REQUIRED WORK
#1 Name every kind of list that the essay on list-making says fills the writer's mind.
#2 Reproduce word for word the portion of the essay on list-making running from "Only in the" down to "will be okay.".

TEXT BLOCK
[Start of Attachment]
These days, I feel distracted, my mind filled with to-do lists, to-research lists, to-buy lists, and to-read lists - all with a looming deadline: 10 more weeks. My brain is constantly spinning, usually bouncing back and forth between several baby-related issues and questions: birthing classes, stroller options, pregnancy exercises, house projects to finish before our little one arrives. I'm not teaching, so I have plenty of time to get things done. And yet, each days seems to slip by so quickly, leaving me frustrated at how many things still haven't been crossed off on all those lists.
I'd like to blame this phenomenon on my maternal nesting impulse, but if you ask my husband and my family, they'll tell you that I am a born list-maker and organizer and that I tend to have more projects on my lists than I will ever be able to complete. In fact, even as a young girl, I distinctly remember daydreaming about how great it would be to one day complete every single task on my list and to just be able to sit back and enjoy having everything done. Now, I realize that a ten year-old making lists and dreaming about completing them is slightly (or perhaps majorly) neurotic, but I'm not making it up. I really thought that way even then.
What's worse is that I haven't stopped. Never mind that I never once in my 30 years have been able to get everything done. Never mind that I feel frustrated by my lists as many days as I feel satisfied by completing things on them. I keep trying. And I keep falling short of my own goals and expectations.
Only in the past few years have I realized how much of my identity and security is wrapped up in lists. If I complete an appropriate number of items on my list, I feel like I've had a good day, like I am sharp and smart and on top of things. If I don't, I feel like a lazy, no-good failure. On a grander scale, I've also realized that I see lists as a sort of safety net. If I think of everything and do everything, I will be prepared for anything, and life will be okay.
The problem is that nowhere in this philosophy is there space for God, the One in whom I should find my identity, the One whose goodness and sovereignty I should trust in the face of reality that no amount of list-completing can ensure that life will be "okay."
His list is a short one: repentance and faith. This is what He asks of me each day. I'm definitely not there yet, but I hope that over the next thirty years, my list will grow to look more like His.
[End of Attachment]
SUPPLIED DATA
[Start of Attachment]
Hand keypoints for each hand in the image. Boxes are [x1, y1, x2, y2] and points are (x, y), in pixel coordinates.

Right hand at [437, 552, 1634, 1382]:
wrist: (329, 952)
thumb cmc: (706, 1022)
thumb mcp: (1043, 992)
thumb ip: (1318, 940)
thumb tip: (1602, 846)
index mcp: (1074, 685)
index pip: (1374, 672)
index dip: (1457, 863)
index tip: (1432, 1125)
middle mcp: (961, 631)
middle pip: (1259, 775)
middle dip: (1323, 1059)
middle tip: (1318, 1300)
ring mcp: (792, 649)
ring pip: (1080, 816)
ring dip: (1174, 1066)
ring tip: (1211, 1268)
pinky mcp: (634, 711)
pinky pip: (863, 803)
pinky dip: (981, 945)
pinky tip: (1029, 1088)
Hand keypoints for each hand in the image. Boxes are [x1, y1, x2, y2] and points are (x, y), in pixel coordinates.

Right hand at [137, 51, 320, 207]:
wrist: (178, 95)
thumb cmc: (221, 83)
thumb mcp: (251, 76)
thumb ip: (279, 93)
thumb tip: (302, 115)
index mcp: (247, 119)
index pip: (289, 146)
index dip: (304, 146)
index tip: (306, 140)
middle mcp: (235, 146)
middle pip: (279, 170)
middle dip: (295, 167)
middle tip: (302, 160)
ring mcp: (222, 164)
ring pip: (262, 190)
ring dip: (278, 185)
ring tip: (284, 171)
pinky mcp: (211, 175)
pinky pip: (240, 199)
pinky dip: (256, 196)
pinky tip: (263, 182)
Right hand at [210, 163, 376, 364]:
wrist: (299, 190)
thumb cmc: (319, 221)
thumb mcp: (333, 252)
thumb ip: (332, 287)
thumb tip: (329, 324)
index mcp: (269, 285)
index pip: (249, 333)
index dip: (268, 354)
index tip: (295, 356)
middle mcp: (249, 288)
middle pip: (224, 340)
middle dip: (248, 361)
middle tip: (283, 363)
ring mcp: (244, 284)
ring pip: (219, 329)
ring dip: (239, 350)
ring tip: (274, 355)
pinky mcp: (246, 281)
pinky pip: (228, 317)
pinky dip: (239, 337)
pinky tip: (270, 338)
[End of Attachment]
SOLVED PROBLEMS
#1 to-do lists, to-research lists, to-buy lists, to-read lists

#2
Only in the past few years have I realized how much of my identity and security is wrapped up in lists. If I complete an appropriate number of items on my list, I feel like I've had a good day, like I am sharp and smart and on top of things. If I don't, I feel like a lazy, no-good failure. On a grander scale, I've also realized that I see lists as a sort of safety net. If I think of everything and do everything, I will be prepared for anything, and life will be okay.